According to Kenyan government figures, apparel exports under AGOA have tripled from 2001 to 2006. But, there is a requirement that countries must be able to source the raw materials for their products regionally by September 2012 or else lose their eligibility under AGOA. And that has Kenya’s cotton and textiles industry in a panic.

“If an extension period of two or three years by AGOA, I confidently say that we will be able to produce enough cotton to meet our local demands to quality for the AGOA market, “ said Micah Powon, chief executive officer of the regulatory board Cotton Development Authority, or "CODA."

Powon tells VOA the industry produced 30,000 bales of cotton last year. But the African Cotton and Textile Industries Federation says a more accurate figure is anywhere from 14,000 to 16,000 bales.

Compounding the problem of low cotton supply and poor machinery is African countries’ inability to turn their cotton into fabric, and ultimately clothing.
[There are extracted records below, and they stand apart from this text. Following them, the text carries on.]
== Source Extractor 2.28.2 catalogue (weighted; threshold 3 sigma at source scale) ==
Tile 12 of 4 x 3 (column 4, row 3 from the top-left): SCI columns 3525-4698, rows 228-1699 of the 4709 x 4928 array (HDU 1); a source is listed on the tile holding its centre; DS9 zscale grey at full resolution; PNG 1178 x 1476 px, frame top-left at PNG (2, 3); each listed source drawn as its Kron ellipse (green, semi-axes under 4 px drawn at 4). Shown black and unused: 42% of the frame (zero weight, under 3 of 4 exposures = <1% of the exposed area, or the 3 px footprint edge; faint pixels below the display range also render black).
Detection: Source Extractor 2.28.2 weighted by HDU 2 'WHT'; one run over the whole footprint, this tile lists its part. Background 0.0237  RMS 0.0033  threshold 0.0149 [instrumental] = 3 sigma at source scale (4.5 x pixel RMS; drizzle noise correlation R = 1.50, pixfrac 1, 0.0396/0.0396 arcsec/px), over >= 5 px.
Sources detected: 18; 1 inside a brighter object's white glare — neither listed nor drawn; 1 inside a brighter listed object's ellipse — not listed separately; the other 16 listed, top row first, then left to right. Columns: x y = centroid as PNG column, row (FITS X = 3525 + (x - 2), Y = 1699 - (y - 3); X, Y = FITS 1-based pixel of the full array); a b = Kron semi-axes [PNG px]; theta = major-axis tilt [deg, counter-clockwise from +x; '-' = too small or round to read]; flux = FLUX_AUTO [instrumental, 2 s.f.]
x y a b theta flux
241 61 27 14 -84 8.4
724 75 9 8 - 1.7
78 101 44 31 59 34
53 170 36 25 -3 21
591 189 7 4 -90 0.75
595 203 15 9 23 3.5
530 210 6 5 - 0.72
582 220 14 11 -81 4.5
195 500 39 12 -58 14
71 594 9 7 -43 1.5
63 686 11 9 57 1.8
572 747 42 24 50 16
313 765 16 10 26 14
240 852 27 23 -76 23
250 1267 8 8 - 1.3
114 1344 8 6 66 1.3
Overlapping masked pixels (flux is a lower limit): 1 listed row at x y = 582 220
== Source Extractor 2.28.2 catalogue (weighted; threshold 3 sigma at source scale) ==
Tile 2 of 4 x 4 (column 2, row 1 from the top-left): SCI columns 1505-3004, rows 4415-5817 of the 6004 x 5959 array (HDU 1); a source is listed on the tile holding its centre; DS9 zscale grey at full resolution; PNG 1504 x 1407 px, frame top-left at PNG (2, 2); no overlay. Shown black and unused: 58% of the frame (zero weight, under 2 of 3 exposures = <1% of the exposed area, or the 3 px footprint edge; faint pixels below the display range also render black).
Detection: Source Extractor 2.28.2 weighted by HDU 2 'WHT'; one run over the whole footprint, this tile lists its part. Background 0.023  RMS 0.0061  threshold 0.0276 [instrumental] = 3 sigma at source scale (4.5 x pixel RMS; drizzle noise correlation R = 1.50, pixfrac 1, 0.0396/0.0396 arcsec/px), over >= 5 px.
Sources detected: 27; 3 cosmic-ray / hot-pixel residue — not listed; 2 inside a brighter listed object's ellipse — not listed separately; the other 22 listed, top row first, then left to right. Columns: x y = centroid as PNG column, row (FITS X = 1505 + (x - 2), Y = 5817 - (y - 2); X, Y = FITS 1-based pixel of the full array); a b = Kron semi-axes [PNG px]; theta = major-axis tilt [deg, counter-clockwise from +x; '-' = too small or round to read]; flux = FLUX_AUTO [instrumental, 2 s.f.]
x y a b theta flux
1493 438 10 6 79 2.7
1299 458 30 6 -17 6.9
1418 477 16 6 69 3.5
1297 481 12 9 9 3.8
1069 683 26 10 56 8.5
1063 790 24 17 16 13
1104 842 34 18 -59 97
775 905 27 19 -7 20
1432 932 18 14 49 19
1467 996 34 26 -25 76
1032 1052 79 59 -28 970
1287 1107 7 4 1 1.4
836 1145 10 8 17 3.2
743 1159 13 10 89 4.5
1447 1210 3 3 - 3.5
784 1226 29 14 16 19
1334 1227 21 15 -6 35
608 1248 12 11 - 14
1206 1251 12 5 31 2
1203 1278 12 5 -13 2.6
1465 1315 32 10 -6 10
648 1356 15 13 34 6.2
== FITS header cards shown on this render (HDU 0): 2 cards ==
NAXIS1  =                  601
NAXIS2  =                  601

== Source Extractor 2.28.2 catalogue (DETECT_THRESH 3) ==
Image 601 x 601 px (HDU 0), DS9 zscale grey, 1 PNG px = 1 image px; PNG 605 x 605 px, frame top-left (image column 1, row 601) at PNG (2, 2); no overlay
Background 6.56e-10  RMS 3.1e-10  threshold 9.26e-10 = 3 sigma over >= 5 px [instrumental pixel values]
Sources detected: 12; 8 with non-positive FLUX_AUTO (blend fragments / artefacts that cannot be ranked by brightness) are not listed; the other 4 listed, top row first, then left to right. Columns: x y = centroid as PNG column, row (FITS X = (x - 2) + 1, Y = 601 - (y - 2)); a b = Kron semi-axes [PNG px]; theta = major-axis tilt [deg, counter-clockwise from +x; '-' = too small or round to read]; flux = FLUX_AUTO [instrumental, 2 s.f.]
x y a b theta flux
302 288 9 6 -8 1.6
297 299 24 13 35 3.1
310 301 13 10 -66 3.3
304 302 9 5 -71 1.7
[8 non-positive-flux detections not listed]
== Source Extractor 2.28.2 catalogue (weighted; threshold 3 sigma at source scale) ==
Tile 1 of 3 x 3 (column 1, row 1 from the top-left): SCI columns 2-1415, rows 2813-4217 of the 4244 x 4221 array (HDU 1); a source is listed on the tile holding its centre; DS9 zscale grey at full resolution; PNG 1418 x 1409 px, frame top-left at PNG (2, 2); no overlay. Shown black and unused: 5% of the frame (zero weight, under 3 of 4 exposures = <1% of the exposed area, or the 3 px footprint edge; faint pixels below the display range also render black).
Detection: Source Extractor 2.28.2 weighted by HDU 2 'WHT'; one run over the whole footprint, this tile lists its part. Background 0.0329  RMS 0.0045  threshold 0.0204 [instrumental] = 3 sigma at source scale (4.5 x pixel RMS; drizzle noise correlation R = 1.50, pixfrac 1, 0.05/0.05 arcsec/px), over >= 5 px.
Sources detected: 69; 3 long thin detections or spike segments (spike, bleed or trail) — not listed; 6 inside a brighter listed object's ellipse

AGOA considers fabric to be a raw resource that must be sourced from other African countries under AGOA rather than being imported from places like China.

Jaswinder Bedi, chairman of the African Cotton and Textile Industries Federation, says that a first step to producing fabric is for the Cotton Development Authority to broaden its focus.

“They need to have people on board who are from the full value chain - people in the apparel business, maybe one board seat; one for the textile millers, one for the spinners,” he said.

CODA chief executive officer Micah Powon says his agency’s priorities at the moment are to set a fair payment to cotton farmers, produce high-quality cotton seed, and modernize facilities.

“If a farmer is given the right price, then he is going to grow cotton," he said. "If our ginneries are going to be efficient, we are going to increase the volumes that are produced within a given unit of kilowatt. “

As of mid-August, Powon, Bedi and other industry officials were calling on Washington to extend AGOA’s raw materials provision past the September 2012 deadline. Officials say they are confident that U.S. Congress will do so.